## WHAT IS NEEDED
Print the data below exactly, but only the lines from the one containing "M354 677 385" down to the one containing "M949 1059C1000 1046", inclusive.

## DATA LISTING
━━━━

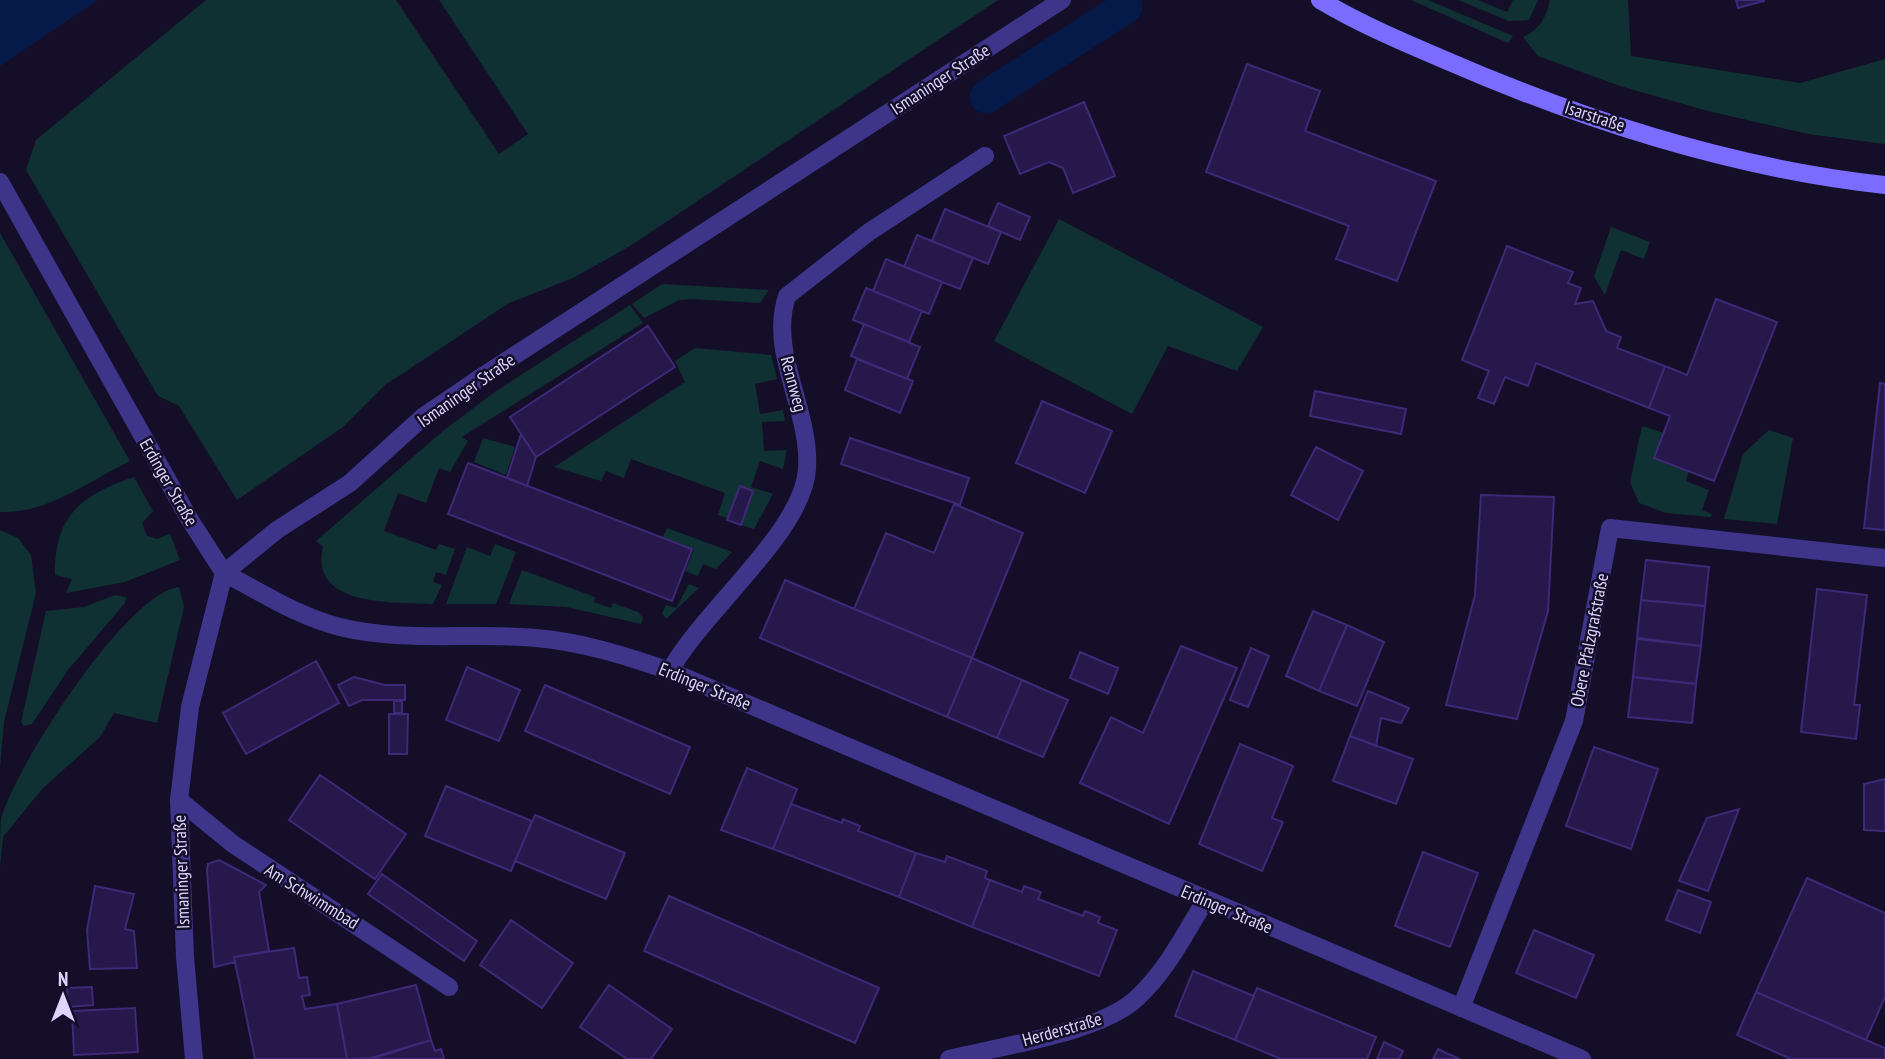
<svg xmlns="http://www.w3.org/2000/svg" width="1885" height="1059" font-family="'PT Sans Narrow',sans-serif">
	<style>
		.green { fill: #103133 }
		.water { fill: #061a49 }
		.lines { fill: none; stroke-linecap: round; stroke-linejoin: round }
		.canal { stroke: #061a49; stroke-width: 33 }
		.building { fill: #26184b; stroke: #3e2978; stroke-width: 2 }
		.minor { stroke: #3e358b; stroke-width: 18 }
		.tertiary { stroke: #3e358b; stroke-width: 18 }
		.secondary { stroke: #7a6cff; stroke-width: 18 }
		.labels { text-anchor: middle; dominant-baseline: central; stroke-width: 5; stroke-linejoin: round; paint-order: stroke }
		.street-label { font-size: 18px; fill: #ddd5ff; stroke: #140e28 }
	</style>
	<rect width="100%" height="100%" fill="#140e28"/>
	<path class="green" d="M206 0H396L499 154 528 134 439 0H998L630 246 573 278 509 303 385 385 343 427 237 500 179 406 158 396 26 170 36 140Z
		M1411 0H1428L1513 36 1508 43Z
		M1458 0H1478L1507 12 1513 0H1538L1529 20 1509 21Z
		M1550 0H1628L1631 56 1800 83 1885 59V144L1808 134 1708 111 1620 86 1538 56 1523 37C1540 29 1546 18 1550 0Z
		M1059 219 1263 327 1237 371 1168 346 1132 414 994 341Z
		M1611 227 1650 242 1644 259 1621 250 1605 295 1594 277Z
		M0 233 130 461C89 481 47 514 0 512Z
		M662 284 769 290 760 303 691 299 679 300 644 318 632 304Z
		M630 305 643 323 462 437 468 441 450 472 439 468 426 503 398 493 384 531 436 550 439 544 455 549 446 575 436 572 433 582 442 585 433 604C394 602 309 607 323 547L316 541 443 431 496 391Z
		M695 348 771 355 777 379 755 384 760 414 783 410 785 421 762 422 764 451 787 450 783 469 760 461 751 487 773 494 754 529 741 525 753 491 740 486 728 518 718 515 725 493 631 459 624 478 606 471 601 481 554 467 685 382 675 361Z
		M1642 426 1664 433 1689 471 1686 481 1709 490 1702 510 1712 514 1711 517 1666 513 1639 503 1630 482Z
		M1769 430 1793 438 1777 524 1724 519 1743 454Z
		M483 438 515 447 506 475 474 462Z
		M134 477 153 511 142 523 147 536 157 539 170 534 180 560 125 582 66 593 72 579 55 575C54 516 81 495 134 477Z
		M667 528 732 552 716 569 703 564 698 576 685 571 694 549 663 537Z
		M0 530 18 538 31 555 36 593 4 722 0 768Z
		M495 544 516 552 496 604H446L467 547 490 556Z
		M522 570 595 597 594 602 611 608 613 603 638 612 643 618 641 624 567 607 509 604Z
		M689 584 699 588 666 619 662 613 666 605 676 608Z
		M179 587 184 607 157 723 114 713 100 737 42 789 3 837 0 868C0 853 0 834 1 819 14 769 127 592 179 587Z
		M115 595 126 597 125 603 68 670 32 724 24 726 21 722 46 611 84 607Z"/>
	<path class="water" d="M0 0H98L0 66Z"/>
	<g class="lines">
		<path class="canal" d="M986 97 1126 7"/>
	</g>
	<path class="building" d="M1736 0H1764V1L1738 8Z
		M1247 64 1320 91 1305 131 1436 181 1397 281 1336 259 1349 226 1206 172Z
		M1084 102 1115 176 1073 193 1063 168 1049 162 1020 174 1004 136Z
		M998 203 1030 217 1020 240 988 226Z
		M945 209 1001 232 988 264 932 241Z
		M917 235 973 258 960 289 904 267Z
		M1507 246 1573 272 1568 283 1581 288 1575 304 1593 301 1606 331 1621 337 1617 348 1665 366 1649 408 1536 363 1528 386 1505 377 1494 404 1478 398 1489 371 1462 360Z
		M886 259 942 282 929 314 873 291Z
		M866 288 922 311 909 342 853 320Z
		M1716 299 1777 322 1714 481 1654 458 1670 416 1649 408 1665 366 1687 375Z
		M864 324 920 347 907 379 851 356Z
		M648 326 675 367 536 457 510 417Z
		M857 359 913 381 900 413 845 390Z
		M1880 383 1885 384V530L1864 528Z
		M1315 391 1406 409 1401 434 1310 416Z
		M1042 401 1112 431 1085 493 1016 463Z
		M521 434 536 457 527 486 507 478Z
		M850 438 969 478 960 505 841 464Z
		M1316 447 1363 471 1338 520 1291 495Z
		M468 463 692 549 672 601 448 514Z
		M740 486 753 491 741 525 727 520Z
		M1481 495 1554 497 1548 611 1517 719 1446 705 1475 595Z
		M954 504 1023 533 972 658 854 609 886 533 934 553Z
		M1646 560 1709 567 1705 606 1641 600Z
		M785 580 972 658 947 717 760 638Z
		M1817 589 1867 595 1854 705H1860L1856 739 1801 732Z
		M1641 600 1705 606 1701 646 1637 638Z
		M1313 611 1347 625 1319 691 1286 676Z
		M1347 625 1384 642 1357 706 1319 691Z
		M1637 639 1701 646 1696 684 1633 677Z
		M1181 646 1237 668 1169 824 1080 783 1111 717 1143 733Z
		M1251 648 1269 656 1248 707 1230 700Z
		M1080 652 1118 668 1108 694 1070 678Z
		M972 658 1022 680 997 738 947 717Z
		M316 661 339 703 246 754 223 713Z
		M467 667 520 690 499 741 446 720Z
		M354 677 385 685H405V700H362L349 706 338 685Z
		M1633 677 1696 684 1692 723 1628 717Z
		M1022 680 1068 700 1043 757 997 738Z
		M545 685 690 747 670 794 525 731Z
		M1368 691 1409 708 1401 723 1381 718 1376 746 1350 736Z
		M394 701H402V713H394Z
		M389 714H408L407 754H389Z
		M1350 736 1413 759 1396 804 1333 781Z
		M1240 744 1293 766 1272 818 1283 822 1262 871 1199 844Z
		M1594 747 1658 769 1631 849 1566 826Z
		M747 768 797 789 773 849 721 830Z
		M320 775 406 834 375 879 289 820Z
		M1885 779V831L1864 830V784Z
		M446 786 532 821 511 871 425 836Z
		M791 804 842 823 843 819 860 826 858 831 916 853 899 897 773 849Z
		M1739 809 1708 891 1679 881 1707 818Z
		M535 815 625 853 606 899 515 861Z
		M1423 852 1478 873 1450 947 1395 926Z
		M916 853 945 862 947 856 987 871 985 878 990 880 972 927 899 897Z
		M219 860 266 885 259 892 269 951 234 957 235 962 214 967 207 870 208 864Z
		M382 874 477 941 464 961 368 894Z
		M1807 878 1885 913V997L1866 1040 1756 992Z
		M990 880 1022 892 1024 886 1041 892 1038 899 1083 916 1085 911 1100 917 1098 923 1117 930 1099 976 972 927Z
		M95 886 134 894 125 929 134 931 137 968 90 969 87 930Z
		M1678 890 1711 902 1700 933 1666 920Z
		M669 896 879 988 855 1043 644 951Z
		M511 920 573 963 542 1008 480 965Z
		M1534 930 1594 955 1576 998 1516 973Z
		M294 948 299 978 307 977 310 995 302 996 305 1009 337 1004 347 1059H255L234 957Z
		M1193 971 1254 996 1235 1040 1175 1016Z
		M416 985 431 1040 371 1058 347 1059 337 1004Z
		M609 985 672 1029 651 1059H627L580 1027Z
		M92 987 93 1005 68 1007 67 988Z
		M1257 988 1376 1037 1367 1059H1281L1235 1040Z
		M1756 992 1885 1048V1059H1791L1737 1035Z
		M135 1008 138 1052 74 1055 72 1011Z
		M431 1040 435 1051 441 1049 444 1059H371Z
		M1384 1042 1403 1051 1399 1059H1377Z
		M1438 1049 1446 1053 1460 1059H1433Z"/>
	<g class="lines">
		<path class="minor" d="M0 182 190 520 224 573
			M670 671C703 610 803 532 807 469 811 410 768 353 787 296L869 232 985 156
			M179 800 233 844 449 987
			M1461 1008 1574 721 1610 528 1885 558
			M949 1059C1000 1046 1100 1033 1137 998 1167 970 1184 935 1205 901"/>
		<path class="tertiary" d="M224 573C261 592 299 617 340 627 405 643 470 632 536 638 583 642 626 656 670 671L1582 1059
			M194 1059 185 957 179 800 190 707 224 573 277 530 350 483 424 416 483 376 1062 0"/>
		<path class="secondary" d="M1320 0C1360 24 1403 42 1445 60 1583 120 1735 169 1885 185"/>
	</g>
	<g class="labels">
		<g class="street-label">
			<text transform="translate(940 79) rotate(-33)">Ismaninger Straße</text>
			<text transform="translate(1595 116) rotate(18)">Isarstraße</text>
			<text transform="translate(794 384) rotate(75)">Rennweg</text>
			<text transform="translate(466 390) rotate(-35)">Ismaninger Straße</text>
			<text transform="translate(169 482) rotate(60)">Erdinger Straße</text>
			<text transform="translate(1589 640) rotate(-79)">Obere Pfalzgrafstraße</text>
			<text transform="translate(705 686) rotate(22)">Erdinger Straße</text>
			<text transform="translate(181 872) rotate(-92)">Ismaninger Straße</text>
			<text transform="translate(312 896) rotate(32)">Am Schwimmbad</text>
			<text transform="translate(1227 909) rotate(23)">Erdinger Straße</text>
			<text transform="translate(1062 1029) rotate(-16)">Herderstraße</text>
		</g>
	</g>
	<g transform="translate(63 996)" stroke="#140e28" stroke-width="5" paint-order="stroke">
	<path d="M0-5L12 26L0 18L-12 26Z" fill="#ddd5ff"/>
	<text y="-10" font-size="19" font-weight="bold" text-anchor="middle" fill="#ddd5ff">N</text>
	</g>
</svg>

━━━━

## ANSWER BOX
		M354 677 385 685H405V700H362L349 706 338 685Z
		M1633 677 1696 684 1692 723 1628 717Z
		M1022 680 1068 700 1043 757 997 738Z
		M545 685 690 747 670 794 525 731Z
		M1368 691 1409 708 1401 723 1381 718 1376 746 1350 736Z
		M394 701H402V713H394Z
		M389 714H408L407 754H389Z
		M1350 736 1413 759 1396 804 1333 781Z
		M1240 744 1293 766 1272 818 1283 822 1262 871 1199 844Z
		M1594 747 1658 769 1631 849 1566 826Z
		M747 768 797 789 773 849 721 830Z
		M320 775 406 834 375 879 289 820Z
		M1885 779V831L1864 830V784Z
		M446 786 532 821 511 871 425 836Z
		M791 804 842 823 843 819 860 826 858 831 916 853 899 897 773 849Z
		M1739 809 1708 891 1679 881 1707 818Z
		M535 815 625 853 606 899 515 861Z
		M1423 852 1478 873 1450 947 1395 926Z
		M916 853 945 862 947 856 987 871 985 878 990 880 972 927 899 897Z
		M219 860 266 885 259 892 269 951 234 957 235 962 214 967 207 870 208 864Z
		M382 874 477 941 464 961 368 894Z
		M1807 878 1885 913V997L1866 1040 1756 992Z
		M990 880 1022 892 1024 886 1041 892 1038 899 1083 916 1085 911 1100 917 1098 923 1117 930 1099 976 972 927Z
		M95 886 134 894 125 929 134 931 137 968 90 969 87 930Z
		M1678 890 1711 902 1700 933 1666 920Z
		M669 896 879 988 855 1043 644 951Z
		M511 920 573 963 542 1008 480 965Z
		M1534 930 1594 955 1576 998 1516 973Z
		M294 948 299 978 307 977 310 995 302 996 305 1009 337 1004 347 1059H255L234 957Z
		M1193 971 1254 996 1235 1040 1175 1016Z
		M416 985 431 1040 371 1058 347 1059 337 1004Z
		M609 985 672 1029 651 1059H627L580 1027Z
		M92 987 93 1005 68 1007 67 988Z
		M1257 988 1376 1037 1367 1059H1281L1235 1040Z
		M1756 992 1885 1048V1059H1791L1737 1035Z
		M135 1008 138 1052 74 1055 72 1011Z
		M431 1040 435 1051 441 1049 444 1059H371Z
		M1384 1042 1403 1051 1399 1059H1377Z
		M1438 1049 1446 1053 1460 1059H1433Z"/>
	<g class="lines">
		<path class="minor" d="M0 182 190 520 224 573
			M670 671C703 610 803 532 807 469 811 410 768 353 787 296L869 232 985 156
			M179 800 233 844 449 987
			M1461 1008 1574 721 1610 528 1885 558
			M949 1059C1000 1046 1100 1033 1137 998 1167 970 1184 935 1205 901"/>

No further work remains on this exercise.